When Miranda Priestly, the fictional Runway editrix in The Satan Wears Prada 2, must get someplace — a gathering, a photograph shoot, a Met Gala-like ball — she is chauffeured in a car befitting her Wintourian standing: a $300,000 Mercedes-Maybach S-Class. That is no coincidence. Mercedes positioned the automotive there as a part of an intensive promotional marketing campaign it negotiated with Disney, which produced the movie.
“We knew it was the perfect fit,” says Mercedes chief advertising and marketing officer Melody Lee. Not solely did the unique solid return, almost guaranteeing a field workplace juggernaut (it’s soared above $400 million globally), the film could be launched concurrent with the launch of the most recent iteration of Mercedes’ range-topping limo. Additionally, the movie’s demographic aligned. In accordance with Lee, the viewers of the unique film, which got here out twenty years in the past, “have grown up and become our target customers.”
Automakers and studios keep branded leisure groups that keep in shut contact to hunt mutually helpful alternatives. Ideally, the method begins effectively earlier than manufacturing in order that the product placement doesn’t really feel laughably tacked on however somewhat organically labored in.
“Cars aren’t just background. They tell us just as much about a character as their costume and environment,” says Ty Ervin, vp advertising and marketing partnerships, artistic and product placement at Disney.
Rigorously deliberate collaborations “allow the integration to extend far beyond the screen,” Ervin says. Within the case of TDWP2, this meant intensive Mercedes advert campaigns that includes the automotive and its filmic connection, a part of an effort to raise the sequel’s profile and assist it — and its autos — grow to be what Lee hoped could be “a huge cultural moment.”
Different automotive producers make use of this similar course of. In accordance with Sarah Schrode, who headed leisure advertising and marketing for Common Motors, Chevrolet labored intently with 2023’s Barbie to assist introduce its 2024 Blazer SS and Hummer EVs, which have been respectively pushed by America Ferrera’s and Ryan Gosling’s characters. It additionally revived its Mattel “Dream Car” heritage by offering Margot Robbie’s titular character with a classic pink Corvette.
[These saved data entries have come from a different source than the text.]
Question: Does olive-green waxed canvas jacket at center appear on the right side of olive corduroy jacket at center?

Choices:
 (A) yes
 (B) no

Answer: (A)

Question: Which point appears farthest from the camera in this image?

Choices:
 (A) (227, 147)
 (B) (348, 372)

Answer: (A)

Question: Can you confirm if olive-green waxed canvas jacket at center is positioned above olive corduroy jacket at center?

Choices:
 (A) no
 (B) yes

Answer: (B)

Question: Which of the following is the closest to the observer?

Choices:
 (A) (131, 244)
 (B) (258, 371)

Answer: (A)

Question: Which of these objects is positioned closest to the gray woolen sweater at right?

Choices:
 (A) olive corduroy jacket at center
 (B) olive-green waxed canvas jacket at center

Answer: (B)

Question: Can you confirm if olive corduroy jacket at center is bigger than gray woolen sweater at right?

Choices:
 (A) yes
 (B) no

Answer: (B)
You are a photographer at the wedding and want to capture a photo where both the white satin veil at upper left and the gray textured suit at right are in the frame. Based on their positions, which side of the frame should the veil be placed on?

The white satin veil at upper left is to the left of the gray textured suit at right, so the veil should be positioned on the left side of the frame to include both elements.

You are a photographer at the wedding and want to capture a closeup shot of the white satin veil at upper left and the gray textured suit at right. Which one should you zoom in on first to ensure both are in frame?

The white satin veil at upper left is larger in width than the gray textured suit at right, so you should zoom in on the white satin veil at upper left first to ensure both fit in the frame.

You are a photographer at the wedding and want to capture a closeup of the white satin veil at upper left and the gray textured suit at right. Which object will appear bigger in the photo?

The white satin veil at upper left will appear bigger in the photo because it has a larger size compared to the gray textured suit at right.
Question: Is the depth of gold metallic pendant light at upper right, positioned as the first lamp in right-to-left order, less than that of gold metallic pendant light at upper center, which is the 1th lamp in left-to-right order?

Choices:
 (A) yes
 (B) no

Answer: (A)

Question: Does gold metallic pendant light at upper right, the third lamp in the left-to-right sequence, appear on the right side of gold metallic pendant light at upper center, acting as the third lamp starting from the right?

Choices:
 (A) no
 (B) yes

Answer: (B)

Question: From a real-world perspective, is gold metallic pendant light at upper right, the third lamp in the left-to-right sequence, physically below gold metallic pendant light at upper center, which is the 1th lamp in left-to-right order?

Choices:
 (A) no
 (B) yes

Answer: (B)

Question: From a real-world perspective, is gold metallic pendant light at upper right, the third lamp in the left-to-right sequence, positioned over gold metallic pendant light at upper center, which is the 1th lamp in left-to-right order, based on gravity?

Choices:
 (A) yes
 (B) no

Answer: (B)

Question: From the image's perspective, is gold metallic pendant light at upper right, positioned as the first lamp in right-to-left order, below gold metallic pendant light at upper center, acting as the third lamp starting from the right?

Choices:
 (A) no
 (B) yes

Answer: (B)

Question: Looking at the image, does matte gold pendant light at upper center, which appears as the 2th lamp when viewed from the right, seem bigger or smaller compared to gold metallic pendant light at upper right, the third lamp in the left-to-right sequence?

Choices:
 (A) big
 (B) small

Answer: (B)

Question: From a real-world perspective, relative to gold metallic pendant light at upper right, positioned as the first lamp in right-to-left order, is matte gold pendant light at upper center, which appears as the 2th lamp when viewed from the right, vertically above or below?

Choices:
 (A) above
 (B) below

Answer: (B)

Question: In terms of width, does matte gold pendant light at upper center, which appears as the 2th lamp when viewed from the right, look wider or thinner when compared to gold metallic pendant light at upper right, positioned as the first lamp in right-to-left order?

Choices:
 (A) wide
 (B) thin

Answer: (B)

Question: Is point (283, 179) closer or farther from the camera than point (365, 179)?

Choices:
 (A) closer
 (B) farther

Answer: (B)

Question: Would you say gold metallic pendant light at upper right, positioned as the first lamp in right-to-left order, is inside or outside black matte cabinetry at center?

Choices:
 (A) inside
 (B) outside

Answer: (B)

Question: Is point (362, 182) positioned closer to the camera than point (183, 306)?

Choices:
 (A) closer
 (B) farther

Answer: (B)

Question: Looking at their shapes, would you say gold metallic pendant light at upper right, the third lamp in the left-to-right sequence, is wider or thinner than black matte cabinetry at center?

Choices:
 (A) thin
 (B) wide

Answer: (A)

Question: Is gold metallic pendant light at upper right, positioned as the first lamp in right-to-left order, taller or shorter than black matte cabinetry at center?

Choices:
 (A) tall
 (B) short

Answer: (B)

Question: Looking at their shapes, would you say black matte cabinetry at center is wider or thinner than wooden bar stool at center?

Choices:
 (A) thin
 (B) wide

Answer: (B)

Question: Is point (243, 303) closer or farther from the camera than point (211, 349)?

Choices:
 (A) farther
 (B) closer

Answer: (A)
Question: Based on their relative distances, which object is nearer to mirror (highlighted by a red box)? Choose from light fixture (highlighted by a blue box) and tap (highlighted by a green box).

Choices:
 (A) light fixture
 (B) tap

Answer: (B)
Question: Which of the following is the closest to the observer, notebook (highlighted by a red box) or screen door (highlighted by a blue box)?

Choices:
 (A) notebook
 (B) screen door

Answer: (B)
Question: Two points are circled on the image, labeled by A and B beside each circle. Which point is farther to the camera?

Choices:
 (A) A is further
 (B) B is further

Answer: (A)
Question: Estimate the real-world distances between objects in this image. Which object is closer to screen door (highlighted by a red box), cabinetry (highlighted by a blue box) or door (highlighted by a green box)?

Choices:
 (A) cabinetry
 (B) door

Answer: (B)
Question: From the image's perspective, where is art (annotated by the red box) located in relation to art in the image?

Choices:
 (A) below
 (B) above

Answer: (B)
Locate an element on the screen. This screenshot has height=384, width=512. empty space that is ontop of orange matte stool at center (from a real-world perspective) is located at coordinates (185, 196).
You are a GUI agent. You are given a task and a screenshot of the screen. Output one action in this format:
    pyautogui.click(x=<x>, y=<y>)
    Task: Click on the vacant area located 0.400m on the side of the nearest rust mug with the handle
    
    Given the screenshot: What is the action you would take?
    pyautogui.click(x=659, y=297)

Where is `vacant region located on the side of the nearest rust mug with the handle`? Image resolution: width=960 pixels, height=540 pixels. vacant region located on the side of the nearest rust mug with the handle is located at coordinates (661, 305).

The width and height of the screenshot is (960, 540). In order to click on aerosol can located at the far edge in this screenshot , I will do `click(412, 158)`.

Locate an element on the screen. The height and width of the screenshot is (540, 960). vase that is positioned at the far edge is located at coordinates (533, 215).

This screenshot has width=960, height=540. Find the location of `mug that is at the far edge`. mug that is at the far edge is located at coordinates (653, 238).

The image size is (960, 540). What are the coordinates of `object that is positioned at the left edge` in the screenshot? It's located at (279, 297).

However within the realm of automotive product placement, nobody can compete with James Bond. In accordance with Alessandro Usielli, head of Ford world model leisure, Aston Martin, Jaguar, Land Rover and Ford have all labored with the Bond franchise to introduce new fashions by offering automobiles for the superspy, his coterie of comely conquests and his villainous adversaries.
Not each placement you see onscreen is on the market — and even road-safe. In accordance with Disney’s Ervin, Porsche collaborated on the starship design for the 2019 Star Wars spinoff, The Rise of Skywalker. And Lee notes that in 2025’s F1, Mercedes acted as in-film sponsor of Brad Pitt’s fictional Apex racing group and supplied a fleet of onscreen autos. The three-pointed star model even labored two of its automobiles into the latest hit cartoon GOAT.
“You wouldn’t think Mercedes-Benz would be in an animated movie, but it’s part of our strategy to reach the next generation,” says Lee.
Film partnerships create affinity, relevancy, relatability and, ultimately, gross sales, Lee says. “In one study, three-quarters of viewers searched for a brand after seeing a placement, and more than half went on to buy a product from that brand.”
Even, or particularly, in an period of diminishing field workplace returns, such partnerships stay key. “Product placement is unskippable, unblockable and lives on in long-tail streaming,” says Schrode. Nonetheless, with viewers fragmentation, shorter consideration cycles and decreased attendance, placements have to be extra iconic. “The bar is higher now. Many times, I’m looking for known IP or very innovative new IP,” she provides.
These challenges have pushed automakers and studios to assume extra holistically about placement. “Instead of a one-off, we build an ecosystem around it,” says Schrode. This consists of social content material, behind-the-scenes footage, partnerships with expertise and digital experiences that join onscreen moments to the model’s world.
“When it’s done right, we see incredible amplification,” says Schrode. “The Barbie partnership for GM saw 10 times the engagement on social media than any other posts in the history of the company. That’s a pretty powerful stat.”